Students encountered a problem with identifying their own access network when more cells were up in the lab hall at the same time. This happens because some handsets always display the network as Test PLMN 1-1 (for default Mobile Country Code and Mobile Network Code), independent of the actual name assigned to the network by the software configuration. To avoid this, we asked the students to set the Mobile Network Code to their group number, which makes each cell directly identifiable.

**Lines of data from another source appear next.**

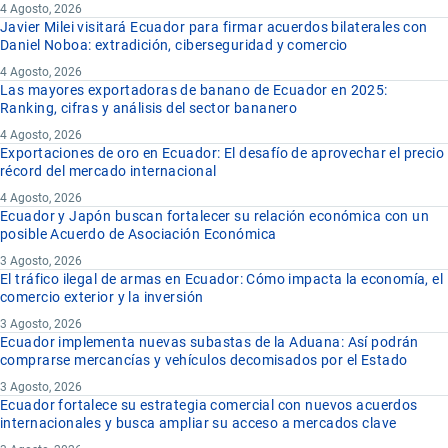
4 Agosto, 2026
Javier Milei visitará Ecuador para firmar acuerdos bilaterales con
Daniel Noboa: extradición, ciberseguridad y comercio
4 Agosto, 2026
Las mayores exportadoras de banano de Ecuador en 2025:
Ranking, cifras y análisis del sector bananero
4 Agosto, 2026
Exportaciones de oro en Ecuador: El desafío de aprovechar el precio
récord del mercado internacional
4 Agosto, 2026
Ecuador y Japón buscan fortalecer su relación económica con un
posible Acuerdo de Asociación Económica
3 Agosto, 2026
El tráfico ilegal de armas en Ecuador: Cómo impacta la economía, el
comercio exterior y la inversión
3 Agosto, 2026
Ecuador implementa nuevas subastas de la Aduana: Así podrán
comprarse mercancías y vehículos decomisados por el Estado
3 Agosto, 2026
Ecuador fortalece su estrategia comercial con nuevos acuerdos
internacionales y busca ampliar su acceso a mercados clave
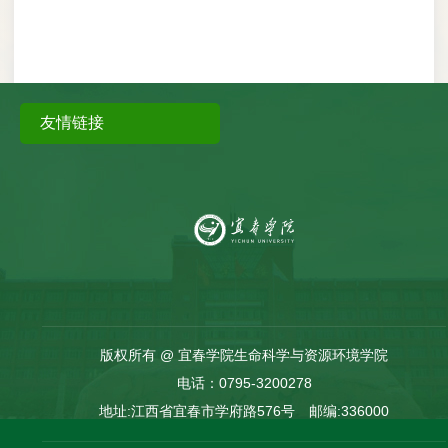
友情链接
版权所有 @ 宜春学院生命科学与资源环境学院
电话：0795-3200278
地址:江西省宜春市学府路576号 邮编:336000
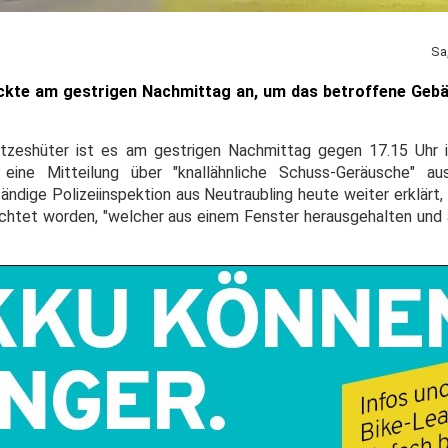
Sa
ückte am gestrigen Nachmittag an, um das betroffene Geb
tzeshüter ist es am gestrigen Nachmittag gegen 17.15 Uhr in
ine Mitteilung über "knallähnliche Schuss-Geräusche" a
tändige Polizeiinspektion aus Neutraubling heute weiter erklär
chtet worden, "welcher aus einem Fenster herausgehalten und 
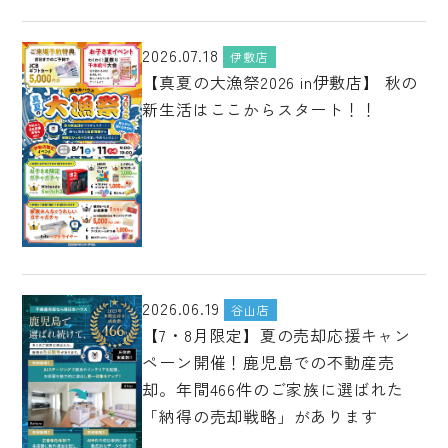
2026.07.18
伊敷店
【真夏の大漁祭2026 in伊敷店】 秋の
新生活はここからスタート！！
2026.06.19
谷山店
【7・8月限定】夏の売却応援キャン
ペーン開催！鹿児島での不動産売
却。年間466件のご家族に選ばれた
「納得の売却戦略」があります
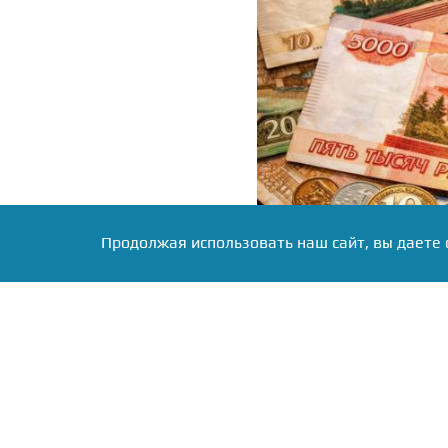
Продолжая использовать наш сайт, вы даете 
Фото: коллаж RuNews24.ru
По словам управляющ
Республике Калмыкия Юж
региона по-прежнему п
вкладах, несмотря на п
изменением ключевой ст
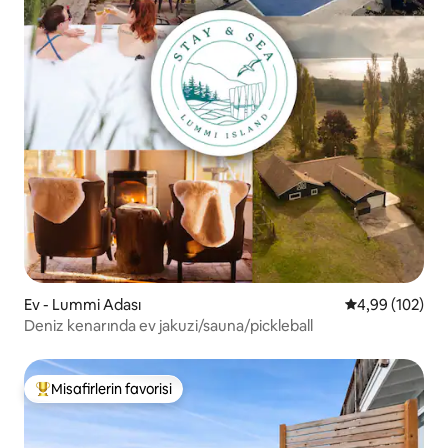
Ev - Lummi Adası
5 üzerinden or
4,99 (102)
Deniz kenarında ev jakuzi/sauna/pickleball
Misafirlerin favorisi
Misafirlerin favorilerinden en beğenilenler arasında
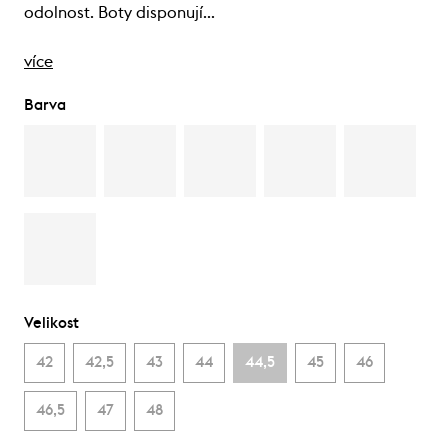
odolnost. Boty disponují…
více
Barva
Velikost
42
42,5
43
44
44,5
45
46
46,5
47
48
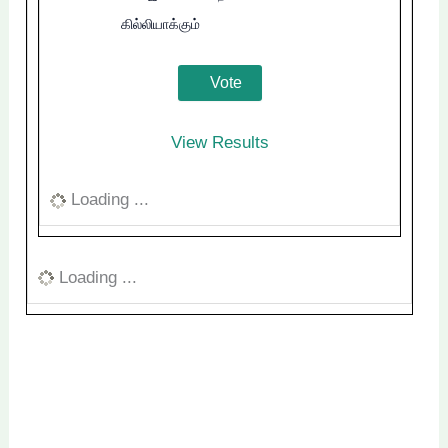
கில்லியாக்கும்
View Results
Loading ...
Loading ...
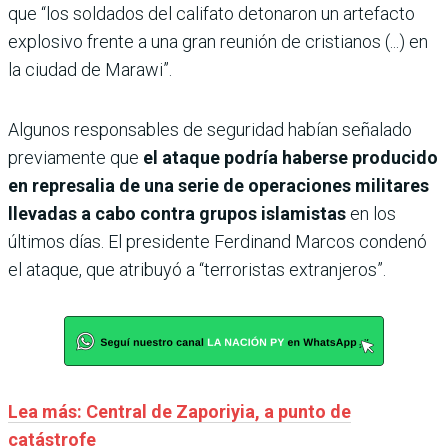
que “los soldados del califato detonaron un artefacto
explosivo frente a una gran reunión de cristianos (...) en
la ciudad de Marawi”.
Algunos responsables de seguridad habían señalado
previamente que
el ataque podría haberse producido
en represalia de una serie de operaciones militares
llevadas a cabo contra grupos islamistas
en los
últimos días. El presidente Ferdinand Marcos condenó
el ataque, que atribuyó a “terroristas extranjeros”.
Lea más: Central de Zaporiyia, a punto de
catástrofe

7 Conclusions and Further Developments

We have succeeded in enhancing the theoretical study of wireless network security in our master-level communication technology education with hands-on mobile access network experimentation. We consider this as our first and exciting step into the learning possibilities that the brave new environment of open source based mobile networks can bring.

We decided to start with the GSM mobile networks, and next we want to move on directly to 4G (LTE). There are open source projects for LTE emerging, which makes this plan feasible [6,7,8]. At the same time, we want to develop further the GSM part of the lab, by making use of configurable SIM cards and allow the complete GSM authentication mechanism and encryption to take place. For this, we already acquired and tested configurable SIM cards [17], which we can configure for our purposes by using the PySim software [18] and a card reader [19]. These ideas were independently suggested by some of our students in their lab report feedback:

“It would be a nice feature if we had the possibility to use programmable SIM-cards in order to play with GSM.Cipher. Encryption enabled or disabled and see the difference in the captured traffic in Wireshark.”

“Could it be an idea to set up LTE instead of GSM? Obviously LTE have less security vulnerabilities and is probably more time consuming to set up, however the relevance is greater.”